* [Data for processing]

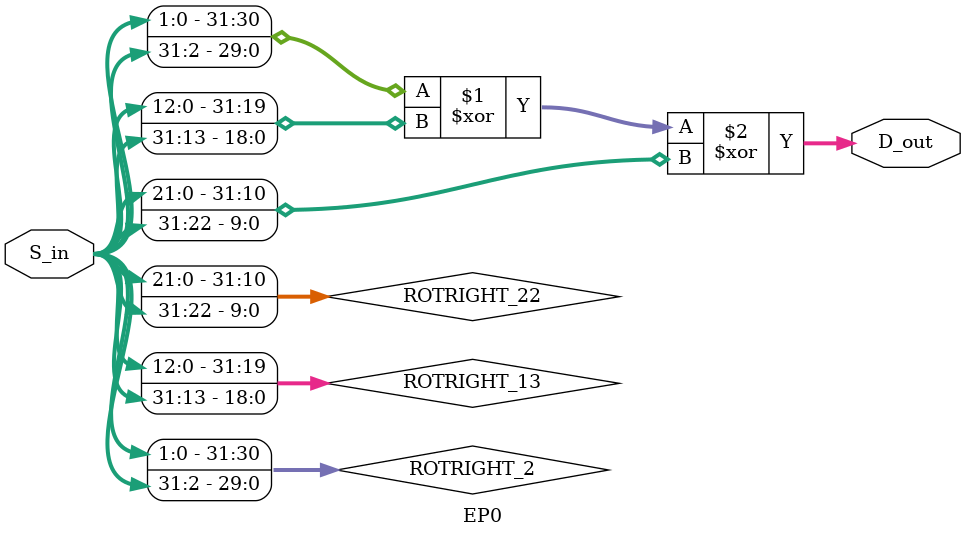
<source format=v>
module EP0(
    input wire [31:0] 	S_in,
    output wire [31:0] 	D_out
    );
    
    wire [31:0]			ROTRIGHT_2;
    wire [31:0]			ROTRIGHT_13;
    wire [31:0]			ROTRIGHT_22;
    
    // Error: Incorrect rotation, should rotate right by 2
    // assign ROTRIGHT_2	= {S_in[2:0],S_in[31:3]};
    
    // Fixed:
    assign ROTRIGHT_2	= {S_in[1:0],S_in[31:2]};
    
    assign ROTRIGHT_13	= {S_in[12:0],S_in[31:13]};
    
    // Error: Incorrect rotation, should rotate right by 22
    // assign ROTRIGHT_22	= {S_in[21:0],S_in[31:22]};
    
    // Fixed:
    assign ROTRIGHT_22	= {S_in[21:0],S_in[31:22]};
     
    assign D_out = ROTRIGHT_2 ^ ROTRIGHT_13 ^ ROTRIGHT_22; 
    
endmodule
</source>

--

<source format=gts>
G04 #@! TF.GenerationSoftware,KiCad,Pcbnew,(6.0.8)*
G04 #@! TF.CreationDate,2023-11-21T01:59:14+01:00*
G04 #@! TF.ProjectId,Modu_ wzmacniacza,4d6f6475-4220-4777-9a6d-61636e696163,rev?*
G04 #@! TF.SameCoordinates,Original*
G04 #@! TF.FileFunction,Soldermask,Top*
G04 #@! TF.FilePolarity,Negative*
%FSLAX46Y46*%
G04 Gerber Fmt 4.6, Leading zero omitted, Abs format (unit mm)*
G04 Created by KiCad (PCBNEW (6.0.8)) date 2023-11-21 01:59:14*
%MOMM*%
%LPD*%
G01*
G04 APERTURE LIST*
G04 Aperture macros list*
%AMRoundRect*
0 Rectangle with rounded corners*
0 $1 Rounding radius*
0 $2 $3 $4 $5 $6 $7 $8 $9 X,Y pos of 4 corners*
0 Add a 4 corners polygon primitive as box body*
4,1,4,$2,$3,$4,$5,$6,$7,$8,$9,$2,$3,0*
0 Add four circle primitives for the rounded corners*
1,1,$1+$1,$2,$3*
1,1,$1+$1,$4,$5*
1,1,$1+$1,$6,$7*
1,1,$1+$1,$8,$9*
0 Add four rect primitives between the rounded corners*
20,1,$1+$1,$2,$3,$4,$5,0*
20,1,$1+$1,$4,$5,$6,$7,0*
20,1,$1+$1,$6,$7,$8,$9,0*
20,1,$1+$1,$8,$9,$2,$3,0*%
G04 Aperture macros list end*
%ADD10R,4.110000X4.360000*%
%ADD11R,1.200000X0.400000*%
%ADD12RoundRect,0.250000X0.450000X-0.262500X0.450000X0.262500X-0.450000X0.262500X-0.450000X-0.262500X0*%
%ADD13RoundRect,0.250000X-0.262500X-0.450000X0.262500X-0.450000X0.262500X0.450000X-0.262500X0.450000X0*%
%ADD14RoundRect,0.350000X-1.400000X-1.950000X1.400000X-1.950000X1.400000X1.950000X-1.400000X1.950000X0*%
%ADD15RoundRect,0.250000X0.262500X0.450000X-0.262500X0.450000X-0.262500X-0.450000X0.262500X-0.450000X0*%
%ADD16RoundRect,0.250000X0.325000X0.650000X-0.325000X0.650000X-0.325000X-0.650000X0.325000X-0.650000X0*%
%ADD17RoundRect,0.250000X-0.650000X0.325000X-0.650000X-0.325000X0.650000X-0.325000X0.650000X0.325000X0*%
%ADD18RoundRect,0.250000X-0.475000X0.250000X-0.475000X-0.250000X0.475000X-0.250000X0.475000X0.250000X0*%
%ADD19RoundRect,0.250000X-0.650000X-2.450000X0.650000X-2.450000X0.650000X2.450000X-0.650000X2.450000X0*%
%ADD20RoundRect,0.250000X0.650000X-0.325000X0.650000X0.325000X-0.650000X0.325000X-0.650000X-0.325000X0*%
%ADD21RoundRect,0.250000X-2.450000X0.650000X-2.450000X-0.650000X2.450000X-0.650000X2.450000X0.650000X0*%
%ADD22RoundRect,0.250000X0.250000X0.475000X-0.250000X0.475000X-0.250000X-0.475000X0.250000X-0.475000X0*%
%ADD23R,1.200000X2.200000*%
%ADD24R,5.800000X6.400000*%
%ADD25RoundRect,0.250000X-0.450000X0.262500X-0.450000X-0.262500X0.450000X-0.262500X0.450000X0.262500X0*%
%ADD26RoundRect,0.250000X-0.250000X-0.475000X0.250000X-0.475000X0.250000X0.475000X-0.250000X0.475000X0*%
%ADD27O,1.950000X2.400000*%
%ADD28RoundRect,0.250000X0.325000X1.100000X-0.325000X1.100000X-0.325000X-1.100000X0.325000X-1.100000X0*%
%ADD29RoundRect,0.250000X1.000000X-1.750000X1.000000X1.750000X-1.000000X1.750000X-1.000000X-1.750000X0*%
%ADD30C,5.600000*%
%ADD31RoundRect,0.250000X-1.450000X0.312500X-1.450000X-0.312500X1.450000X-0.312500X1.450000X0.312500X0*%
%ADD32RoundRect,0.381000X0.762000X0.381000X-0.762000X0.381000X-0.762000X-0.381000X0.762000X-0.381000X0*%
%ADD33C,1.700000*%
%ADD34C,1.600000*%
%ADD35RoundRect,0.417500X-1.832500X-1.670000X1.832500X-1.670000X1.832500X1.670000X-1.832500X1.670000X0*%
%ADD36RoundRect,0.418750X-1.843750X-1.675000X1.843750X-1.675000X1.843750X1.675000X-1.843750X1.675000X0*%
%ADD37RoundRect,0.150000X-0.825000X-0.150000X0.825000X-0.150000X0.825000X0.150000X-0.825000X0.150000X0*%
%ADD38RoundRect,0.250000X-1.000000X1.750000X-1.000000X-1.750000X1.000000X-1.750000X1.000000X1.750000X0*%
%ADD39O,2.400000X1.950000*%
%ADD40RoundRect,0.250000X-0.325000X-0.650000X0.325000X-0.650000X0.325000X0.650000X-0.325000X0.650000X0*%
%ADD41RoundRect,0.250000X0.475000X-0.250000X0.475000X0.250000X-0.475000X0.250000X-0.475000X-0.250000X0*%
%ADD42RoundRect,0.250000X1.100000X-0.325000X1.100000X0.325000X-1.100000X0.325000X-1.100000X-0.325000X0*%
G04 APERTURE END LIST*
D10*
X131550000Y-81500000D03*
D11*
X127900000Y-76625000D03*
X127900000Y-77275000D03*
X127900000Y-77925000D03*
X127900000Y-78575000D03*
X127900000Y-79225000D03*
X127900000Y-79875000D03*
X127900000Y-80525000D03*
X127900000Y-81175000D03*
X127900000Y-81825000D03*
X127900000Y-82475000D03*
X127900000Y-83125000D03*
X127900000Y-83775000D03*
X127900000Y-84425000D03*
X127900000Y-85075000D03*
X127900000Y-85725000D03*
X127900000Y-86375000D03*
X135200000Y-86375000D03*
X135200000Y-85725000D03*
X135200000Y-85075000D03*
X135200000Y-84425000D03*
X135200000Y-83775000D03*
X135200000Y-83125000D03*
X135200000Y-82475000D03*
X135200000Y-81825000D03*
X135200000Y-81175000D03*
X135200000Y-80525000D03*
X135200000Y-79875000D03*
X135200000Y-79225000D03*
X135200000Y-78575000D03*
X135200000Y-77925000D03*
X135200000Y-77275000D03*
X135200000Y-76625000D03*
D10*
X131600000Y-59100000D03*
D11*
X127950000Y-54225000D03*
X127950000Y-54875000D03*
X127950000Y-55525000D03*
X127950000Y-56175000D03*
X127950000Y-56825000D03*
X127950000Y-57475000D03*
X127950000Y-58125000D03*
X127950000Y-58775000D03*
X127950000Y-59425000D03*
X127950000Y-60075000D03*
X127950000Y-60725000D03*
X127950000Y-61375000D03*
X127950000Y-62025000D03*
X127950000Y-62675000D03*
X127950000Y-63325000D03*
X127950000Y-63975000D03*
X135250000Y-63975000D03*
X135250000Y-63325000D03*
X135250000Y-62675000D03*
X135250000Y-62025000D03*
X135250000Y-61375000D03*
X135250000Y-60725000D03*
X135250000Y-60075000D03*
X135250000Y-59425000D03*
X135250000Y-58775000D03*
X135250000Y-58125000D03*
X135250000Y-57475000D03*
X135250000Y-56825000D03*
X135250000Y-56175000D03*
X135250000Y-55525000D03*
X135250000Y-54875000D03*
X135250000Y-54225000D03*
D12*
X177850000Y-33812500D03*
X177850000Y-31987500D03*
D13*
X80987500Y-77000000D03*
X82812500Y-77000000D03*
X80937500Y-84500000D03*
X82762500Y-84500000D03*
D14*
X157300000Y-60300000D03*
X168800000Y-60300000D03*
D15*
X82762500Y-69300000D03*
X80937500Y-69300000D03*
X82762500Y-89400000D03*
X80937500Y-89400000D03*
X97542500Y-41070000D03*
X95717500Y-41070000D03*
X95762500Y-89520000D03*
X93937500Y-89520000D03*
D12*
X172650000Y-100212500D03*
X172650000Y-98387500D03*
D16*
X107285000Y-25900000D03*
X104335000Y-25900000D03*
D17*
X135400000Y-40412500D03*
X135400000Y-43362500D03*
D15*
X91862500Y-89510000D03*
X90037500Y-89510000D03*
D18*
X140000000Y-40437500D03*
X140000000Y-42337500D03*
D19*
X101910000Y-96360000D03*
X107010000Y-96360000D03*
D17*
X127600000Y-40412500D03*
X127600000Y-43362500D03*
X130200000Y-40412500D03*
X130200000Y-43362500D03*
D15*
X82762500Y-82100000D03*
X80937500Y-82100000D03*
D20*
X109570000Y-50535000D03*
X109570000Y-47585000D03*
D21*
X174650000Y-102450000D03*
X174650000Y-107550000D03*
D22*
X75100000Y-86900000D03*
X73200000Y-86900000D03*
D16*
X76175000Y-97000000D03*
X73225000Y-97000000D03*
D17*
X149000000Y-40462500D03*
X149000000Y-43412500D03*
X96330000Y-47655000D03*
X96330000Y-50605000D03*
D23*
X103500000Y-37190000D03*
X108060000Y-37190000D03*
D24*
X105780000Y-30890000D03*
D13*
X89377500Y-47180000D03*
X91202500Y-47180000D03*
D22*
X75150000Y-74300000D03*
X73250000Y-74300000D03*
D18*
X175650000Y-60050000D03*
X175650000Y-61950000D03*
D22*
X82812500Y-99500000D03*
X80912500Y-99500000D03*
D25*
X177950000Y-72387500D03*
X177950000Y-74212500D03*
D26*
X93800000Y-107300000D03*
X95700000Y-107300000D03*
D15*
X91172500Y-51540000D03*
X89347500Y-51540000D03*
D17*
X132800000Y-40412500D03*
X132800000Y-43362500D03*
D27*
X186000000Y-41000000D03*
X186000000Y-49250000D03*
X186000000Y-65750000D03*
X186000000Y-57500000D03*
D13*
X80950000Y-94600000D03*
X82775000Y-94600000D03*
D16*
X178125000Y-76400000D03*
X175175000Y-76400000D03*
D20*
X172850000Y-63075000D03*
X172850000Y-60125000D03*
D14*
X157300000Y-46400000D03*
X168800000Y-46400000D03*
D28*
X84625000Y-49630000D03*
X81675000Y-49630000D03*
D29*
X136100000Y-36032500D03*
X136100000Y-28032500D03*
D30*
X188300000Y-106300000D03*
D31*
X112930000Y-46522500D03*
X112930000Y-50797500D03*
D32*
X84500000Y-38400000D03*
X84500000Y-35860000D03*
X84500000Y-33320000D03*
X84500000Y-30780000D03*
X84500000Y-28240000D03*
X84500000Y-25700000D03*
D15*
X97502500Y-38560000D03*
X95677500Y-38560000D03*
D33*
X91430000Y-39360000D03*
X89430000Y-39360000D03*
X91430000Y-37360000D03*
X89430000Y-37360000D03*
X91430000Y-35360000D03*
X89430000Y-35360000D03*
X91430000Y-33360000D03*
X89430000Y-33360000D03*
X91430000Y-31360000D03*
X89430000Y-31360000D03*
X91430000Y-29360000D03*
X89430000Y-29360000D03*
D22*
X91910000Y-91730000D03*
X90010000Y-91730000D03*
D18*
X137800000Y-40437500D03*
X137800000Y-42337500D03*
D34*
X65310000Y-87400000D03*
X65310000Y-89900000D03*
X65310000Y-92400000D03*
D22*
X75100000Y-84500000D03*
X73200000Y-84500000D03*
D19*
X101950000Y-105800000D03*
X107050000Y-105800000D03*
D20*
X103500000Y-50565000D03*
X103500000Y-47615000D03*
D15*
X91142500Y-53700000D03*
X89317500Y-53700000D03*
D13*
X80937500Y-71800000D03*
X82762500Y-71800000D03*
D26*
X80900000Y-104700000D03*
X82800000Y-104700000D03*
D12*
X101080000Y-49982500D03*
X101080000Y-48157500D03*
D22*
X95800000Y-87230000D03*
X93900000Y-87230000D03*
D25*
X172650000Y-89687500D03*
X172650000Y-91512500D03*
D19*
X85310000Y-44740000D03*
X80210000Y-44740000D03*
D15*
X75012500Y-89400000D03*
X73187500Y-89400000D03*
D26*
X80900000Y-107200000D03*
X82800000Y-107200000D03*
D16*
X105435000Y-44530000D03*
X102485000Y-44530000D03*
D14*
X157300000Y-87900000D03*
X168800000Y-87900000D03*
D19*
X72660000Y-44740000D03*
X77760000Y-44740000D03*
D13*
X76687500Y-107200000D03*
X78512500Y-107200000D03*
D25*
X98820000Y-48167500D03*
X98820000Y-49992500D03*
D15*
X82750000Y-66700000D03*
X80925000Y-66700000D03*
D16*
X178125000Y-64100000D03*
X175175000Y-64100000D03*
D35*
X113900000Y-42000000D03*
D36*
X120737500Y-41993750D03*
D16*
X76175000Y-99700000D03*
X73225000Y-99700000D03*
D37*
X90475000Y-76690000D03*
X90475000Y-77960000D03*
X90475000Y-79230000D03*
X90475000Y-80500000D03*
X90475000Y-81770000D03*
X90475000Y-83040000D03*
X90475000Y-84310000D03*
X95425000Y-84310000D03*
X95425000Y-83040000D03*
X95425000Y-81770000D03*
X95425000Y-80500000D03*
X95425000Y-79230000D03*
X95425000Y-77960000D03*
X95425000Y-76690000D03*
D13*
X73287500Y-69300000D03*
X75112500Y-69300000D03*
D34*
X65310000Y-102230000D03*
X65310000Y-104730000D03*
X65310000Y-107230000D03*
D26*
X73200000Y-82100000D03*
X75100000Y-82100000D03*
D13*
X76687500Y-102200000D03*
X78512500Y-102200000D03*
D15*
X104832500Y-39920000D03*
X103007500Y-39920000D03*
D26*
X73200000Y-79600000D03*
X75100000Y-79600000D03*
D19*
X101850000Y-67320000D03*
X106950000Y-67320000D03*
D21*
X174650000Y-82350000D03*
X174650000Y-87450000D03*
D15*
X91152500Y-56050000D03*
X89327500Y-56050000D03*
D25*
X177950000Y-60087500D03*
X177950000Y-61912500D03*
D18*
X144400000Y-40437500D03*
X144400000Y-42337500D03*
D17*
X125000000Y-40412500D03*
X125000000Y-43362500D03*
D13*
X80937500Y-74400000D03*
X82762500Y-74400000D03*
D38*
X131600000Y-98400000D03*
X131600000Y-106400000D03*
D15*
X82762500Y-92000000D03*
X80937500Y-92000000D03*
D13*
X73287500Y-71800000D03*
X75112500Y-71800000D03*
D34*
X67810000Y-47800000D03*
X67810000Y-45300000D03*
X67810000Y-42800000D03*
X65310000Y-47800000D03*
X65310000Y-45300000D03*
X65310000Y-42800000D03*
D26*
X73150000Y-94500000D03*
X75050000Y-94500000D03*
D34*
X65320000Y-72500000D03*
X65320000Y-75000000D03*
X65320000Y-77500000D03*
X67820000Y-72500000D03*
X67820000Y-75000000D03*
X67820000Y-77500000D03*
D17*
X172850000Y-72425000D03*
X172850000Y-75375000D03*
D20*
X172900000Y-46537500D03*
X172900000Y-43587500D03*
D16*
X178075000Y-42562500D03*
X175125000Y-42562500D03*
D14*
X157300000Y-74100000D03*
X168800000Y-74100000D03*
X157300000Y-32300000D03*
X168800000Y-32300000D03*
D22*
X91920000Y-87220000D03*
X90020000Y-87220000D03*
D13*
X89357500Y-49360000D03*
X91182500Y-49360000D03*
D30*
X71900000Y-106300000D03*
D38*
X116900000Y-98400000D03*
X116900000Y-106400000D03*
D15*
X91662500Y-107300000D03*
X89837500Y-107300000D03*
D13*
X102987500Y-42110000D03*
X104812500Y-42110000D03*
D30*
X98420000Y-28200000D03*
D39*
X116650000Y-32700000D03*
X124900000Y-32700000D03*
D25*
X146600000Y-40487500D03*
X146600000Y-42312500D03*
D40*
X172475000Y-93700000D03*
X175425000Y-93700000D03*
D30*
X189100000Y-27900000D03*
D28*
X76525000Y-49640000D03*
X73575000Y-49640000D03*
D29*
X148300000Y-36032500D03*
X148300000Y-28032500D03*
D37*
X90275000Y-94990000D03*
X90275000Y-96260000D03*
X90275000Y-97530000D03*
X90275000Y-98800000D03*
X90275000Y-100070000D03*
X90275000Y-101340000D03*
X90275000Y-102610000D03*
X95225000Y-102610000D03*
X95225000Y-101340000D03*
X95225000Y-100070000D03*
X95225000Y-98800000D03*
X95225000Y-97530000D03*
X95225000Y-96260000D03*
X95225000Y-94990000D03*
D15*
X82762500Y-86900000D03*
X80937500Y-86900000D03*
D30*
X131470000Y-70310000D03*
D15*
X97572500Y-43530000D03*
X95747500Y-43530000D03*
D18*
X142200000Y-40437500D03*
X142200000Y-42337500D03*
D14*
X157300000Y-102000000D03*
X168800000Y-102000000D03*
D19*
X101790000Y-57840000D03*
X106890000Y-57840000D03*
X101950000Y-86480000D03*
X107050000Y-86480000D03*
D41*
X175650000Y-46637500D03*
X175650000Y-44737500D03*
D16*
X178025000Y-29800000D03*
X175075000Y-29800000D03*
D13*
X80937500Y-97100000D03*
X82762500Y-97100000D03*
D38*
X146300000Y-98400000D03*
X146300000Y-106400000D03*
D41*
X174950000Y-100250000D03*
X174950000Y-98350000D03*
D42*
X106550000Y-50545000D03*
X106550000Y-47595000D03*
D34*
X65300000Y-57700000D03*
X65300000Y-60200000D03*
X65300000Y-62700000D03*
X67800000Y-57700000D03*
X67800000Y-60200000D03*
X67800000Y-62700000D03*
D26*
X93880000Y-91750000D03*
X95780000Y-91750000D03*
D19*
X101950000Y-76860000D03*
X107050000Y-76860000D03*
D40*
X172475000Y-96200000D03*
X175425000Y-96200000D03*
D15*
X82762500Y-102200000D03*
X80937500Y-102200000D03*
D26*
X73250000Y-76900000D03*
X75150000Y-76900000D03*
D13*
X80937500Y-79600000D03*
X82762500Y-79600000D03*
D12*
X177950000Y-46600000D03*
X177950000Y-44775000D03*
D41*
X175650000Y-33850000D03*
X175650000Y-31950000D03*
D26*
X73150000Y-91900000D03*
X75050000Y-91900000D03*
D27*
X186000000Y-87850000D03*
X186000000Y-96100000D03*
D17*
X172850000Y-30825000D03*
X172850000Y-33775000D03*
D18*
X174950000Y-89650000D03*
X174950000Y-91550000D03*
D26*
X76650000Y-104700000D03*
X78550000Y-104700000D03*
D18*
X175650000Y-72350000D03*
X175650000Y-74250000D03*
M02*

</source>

* [Work request]
Among the entries above, the line containing "X95425000Y-81770000D03*", the line containing "X177950000Y-61912500D03*", and all lines between them are to be restated word for word; nothing else belongs in the reply.

* [Response below]
X95425000Y-81770000D03*
X95425000Y-80500000D03*
X95425000Y-79230000D03*
X95425000Y-77960000D03*
X95425000Y-76690000D03*
D13*
X73287500Y-69300000D03*
X75112500Y-69300000D03*
D34*
X65310000Y-102230000D03*
X65310000Y-104730000D03*
X65310000Y-107230000D03*
D26*
X73200000Y-82100000D03*
X75100000Y-82100000D03*
D13*
X76687500Y-102200000D03*
X78512500Y-102200000D03*
D15*
X104832500Y-39920000D03*
X103007500Y-39920000D03*
D26*
X73200000Y-79600000D03*
X75100000Y-79600000D03*
D19*
X101850000Y-67320000D03*
X106950000Y-67320000D03*
D21*
X174650000Y-82350000D03*
X174650000Y-87450000D03*
D15*
X91152500Y-56050000D03*
X89327500Y-56050000D03*
D25*
X177950000Y-60087500D03*
X177950000Y-61912500D03*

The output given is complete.